DFT for inorganic chemists
August 5, 2010 3:08 PM   Subscribe

Do you know of resources for understanding Density Functional Theory for Inorganic Chemists?

I'm teaching a graduate division inorganic chemistry class in the fall, where we will spend some time covering theories of chemical bonding including lewis bonding, valence bonding, and MO theory. These bonding descriptions are of course well covered in pretty much any modern inorganic chemistry textbook.

Density Functional Theory (DFT) is increasingly important for understanding chemical bonding. I'd like to include at least one, possibly two lectures on it. But the pedagogical materials for teaching DFT at any level seem to be missing, except perhaps for teaching in the context of physical chemistry which is more mathematically intensive than is called for in this class.

So hive mind, what can you suggest for 'DFT for inorganic chemists'? These are people who probably won't be making DFT calcuations themselves, but should be learning how to evaluate primary literature papers that use DFT to come to conclusions that are relevant for inorganic chemists.
posted by u2604ab to Science & Nature (5 answers total) 2 users marked this as a favorite
 
Best answer: Unfortunately, DFT came along just slightly after my graduate days, so I didn't get much exposure to it. However, here are a couple of sources that may be of help.

1. A PDF with a short introduction to DTF. Some math there, but should be fairly straightforward for grad level students.

2. Density Functional Theory: A Practical Introduction by David Scholl, seems to be fairly practical in its focus, so it should be understandable by grad students who are not specifically P-chemists. I don't have direct experience with it, but the two reviews on it see to suggest it's what you're looking for.

Good luck!
posted by darkstar at 4:23 PM on August 5, 2010 [1 favorite]


Density Functional Theory (DFT) is increasingly important for understanding chemical bonding.

Not sure what you mean by this. In another life I put together a computational chemistry thesis that included some DFT, and as I recall, it's ultimately a computational approximation to address the multiple bodies problem that comes up in trying to solve for the ground state wave functions of individual electrons in a system described by Schrodinger's equation. I'm not sure in what sense it reveals anything about the actual nature of chemical bonding beyond what is more formally described by quantum theory and the Hohenberg-Kohn theorems. Moreover, I suspect that any results from papers that are heavy on DFT are going to be relatively opaque to critical evaluation if you don't know the math. It's been a while though and maybe things have changed since my day.
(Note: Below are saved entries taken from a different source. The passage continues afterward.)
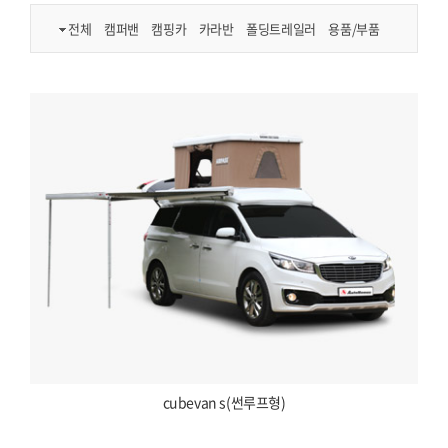
전체
캠퍼밴
캠핑카
카라반
폴딩트레일러
용품/부품
cubevan s(썬루프형)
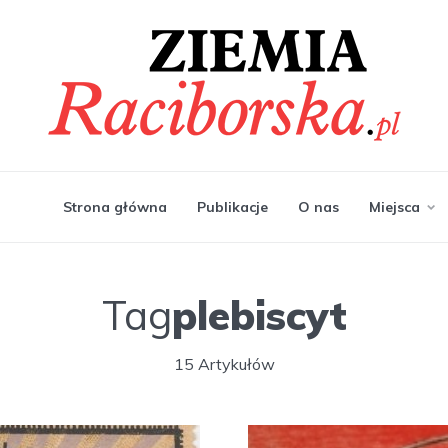
Strona główna
Publikacje
O nas
Miejsca
Tag
plebiscyt
15 Artykułów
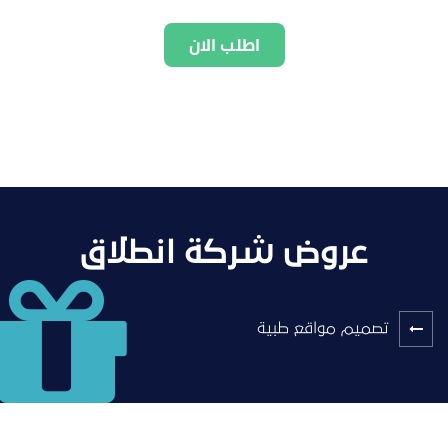
اطلب الان
عروض شركة انطلاق
تصميم مواقع طبية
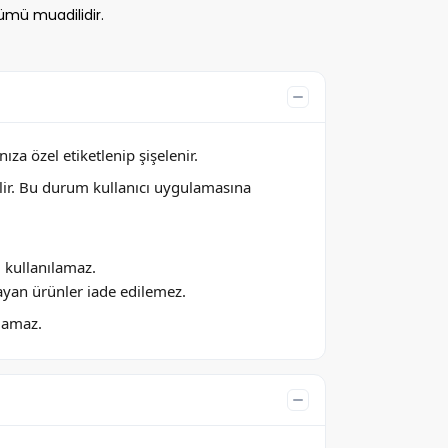
ümü muadilidir.
za özel etiketlenip şişelenir.
lir. Bu durum kullanıcı uygulamasına
ı kullanılamaz.
ayan ürünler iade edilemez.
ılamaz.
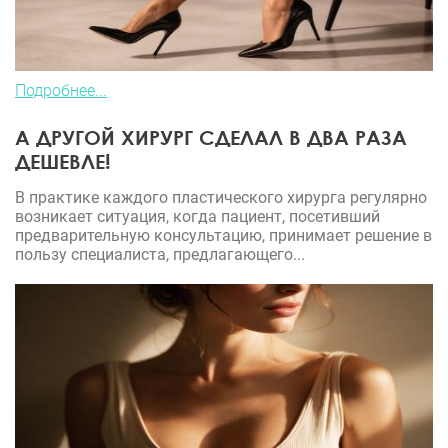
Подробнее...
А ДРУГОЙ ХИРУРГ СДЕЛАЛ В ДВА РАЗА
ДЕШЕВЛЕ!
В практике каждого пластического хирурга регулярно
возникает ситуация, когда пациент, посетивший
предварительную консультацию, принимает решение в
пользу специалиста, предлагающего...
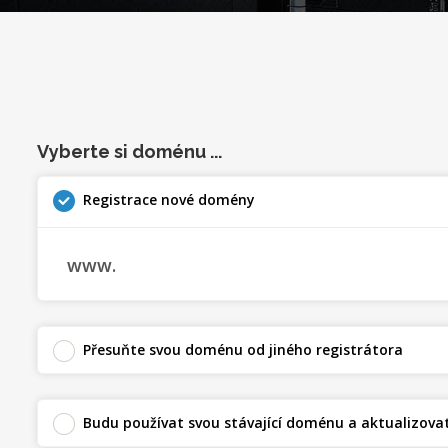
Vyberte si doménu ...
Registrace nové domény
www.
Přesuňte svou doménu od jiného registrátora
Budu používat svou stávající doménu a aktualizova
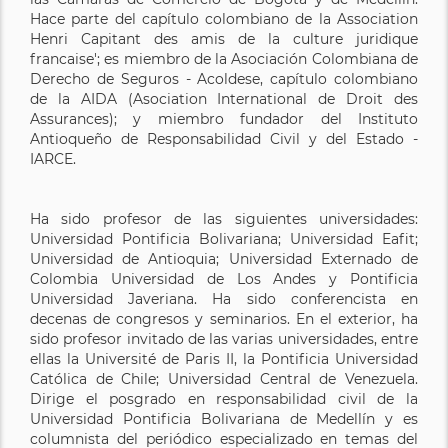
Hace parte del capítulo colombiano de la Association
Henri Capitant des amis de la culture juridique
francaise'; es miembro de la Asociación Colombiana de
Derecho de Seguros - Acoldese, capítulo colombiano
de la AIDA (Asociation International de Droit des
Assurances); y miembro fundador del Instituto
Antioqueño de Responsabilidad Civil y del Estado -
IARCE.
Ha sido profesor de las siguientes universidades:
Universidad Pontificia Bolivariana; Universidad Eafit;
Universidad de Antioquia; Universidad Externado de
Colombia Universidad de Los Andes y Pontificia
Universidad Javeriana. Ha sido conferencista en
decenas de congresos y seminarios. En el exterior, ha
sido profesor invitado de las varias universidades, entre
ellas la Université de Paris II, la Pontificia Universidad
Católica de Chile; Universidad Central de Venezuela.
Dirige el posgrado en responsabilidad civil de la
Universidad Pontificia Bolivariana de Medellín y es
columnista del periódico especializado en temas del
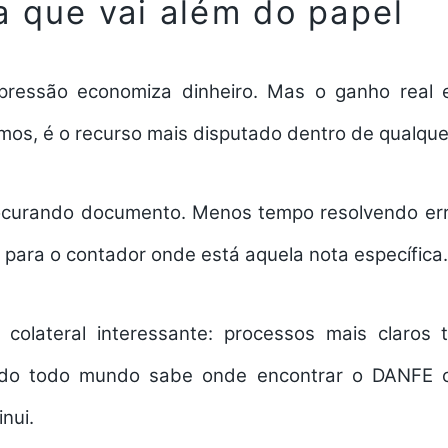
 que vai além do papel
mpressão economiza dinheiro. Mas o ganho real
os, é o recurso mais disputado dentro de qualqu
curando documento. Menos tempo resolvendo err
para o contador onde está aquela nota específica.
colateral interessante: processos mais claros
ndo todo mundo sabe onde encontrar o DANFE c
inui.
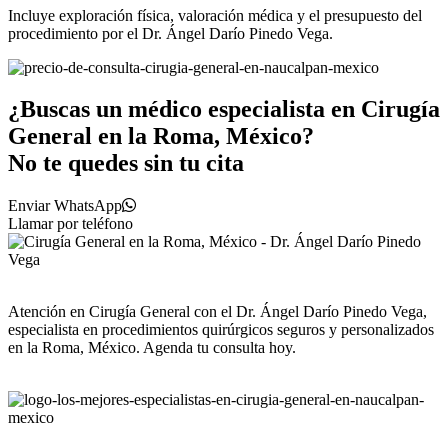
Incluye exploración física, valoración médica y el presupuesto del
procedimiento por el Dr. Ángel Darío Pinedo Vega.
¿Buscas un médico especialista en Cirugía
General en la Roma, México?
No te quedes sin tu cita
Enviar WhatsApp
Llamar por teléfono
Atención en Cirugía General con el Dr. Ángel Darío Pinedo Vega,
especialista en procedimientos quirúrgicos seguros y personalizados
en la Roma, México. Agenda tu consulta hoy.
In any event, the Sholl and Steckel book appears to be the best (perhaps only) decent primer that isn't heavily mathematical. It still requires a fair bit of mathiness on my review, but take a read of the intro on Google books and decide for yourself. Maybe a few selected chapters out of this book would serve your purpose.
posted by drpynchon at 6:10 PM on August 5, 2010 [1 favorite]


*Sholl and Steckel, yes.
posted by darkstar at 6:14 PM on August 5, 2010


Oh for...

*Scholl and Steckel

>:/
posted by darkstar at 6:15 PM on August 5, 2010


I'm an inorganic chemistry graduate student (research is in synthetic, organometallic actinide chemistry). My advisor taught a little bit of DFT analysis (just understanding the data and what it means WRT bonding) to her upper division undergrad advanced inorg chem class. I was a TA for her for that class.

She actually taught them Group Theory, but it was just the basics. (It was basically the first two weeks of my quarter-long graduate-level Group Theory course). They learned enough to work through the math to get to orbital pictures (phases of the orbitals, and their relative magnitude). Then she showed them actual DFT calculations she had run on her computer just to show them how the orbital pictures they had learned to deduce matched with what the computer generated.
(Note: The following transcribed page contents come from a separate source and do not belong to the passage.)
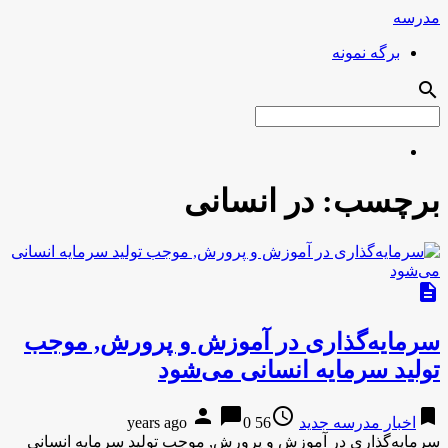
مدرسه
برگه نمونه
search
برچسب:
در انسانی
description
سرمایه‌گذاری در آموزش و پرورش, موجب
تولید سرمایه انسانی می‌شود
person
chat_bubble
access_time
bookmark
اخبار مدرسه جدید
56 years ago
0
سرمایه‌گذاری در آموزش و پرورش, موجب تولید سرمایه انسانی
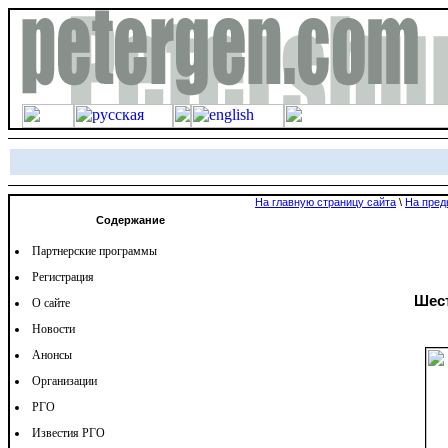
На главную страницу сайта
\
На пред
Содержание
Партнерские программы
Регистрация
Шест
О сайте
Новости
Анонсы
Организации
РГО
Известия РГО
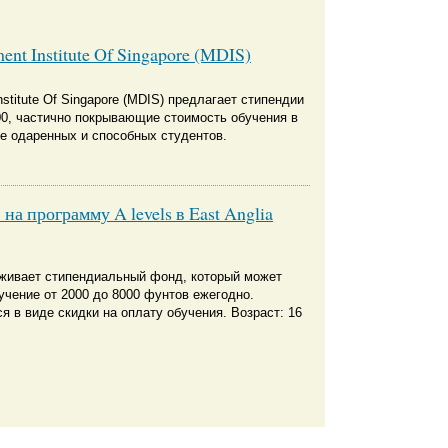
nt Institute Of Singapore (MDIS)
stitute Of Singapore (MDIS) предлагает стипендии
00, частично покрывающие стоимость обучения в
е одаренных и способных студентов.
а программу A levels в East Anglia
живает стипендиальный фонд, который может
учение от 2000 до 8000 фунтов ежегодно.
 в виде скидки на оплату обучения. Возраст: 16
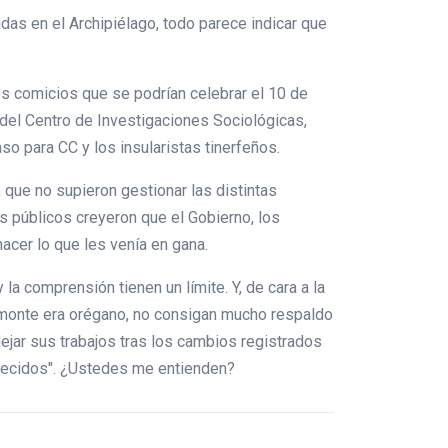
adas en el Archipiélago, todo parece indicar que
os comicios que se podrían celebrar el 10 de
del Centro de Investigaciones Sociológicas,
aso para CC y los insularistas tinerfeños.
 que no supieron gestionar las distintas
os públicos creyeron que el Gobierno, los
cer lo que les venía en gana.
la comprensión tienen un límite. Y, de cara a la
 monte era orégano, no consigan mucho respaldo
jar sus trabajos tras los cambios registrados
adecidos". ¿Ustedes me entienden?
This is really all she did, and as a result they got an understanding of what DFT is and how they themselves could calculate and get to the same result (of course, only very simple molecules!). She struggled to teach them the Group Theory, though. It really requires lots of examples in class to be worked through to the end.

If I were to suggest anything to you, I would really suggest that you find a good paper, that isn't too long, that involves synthesis and the accompanying supporting DFT data. Have your students read it, help them understand the paper, and just use the paper to explain to them what DFT is and what inorg chemists use it for.

Happy to email back and forth with you about this if you like! I'll go make sure my email is in my profile, in case you'd like to chat.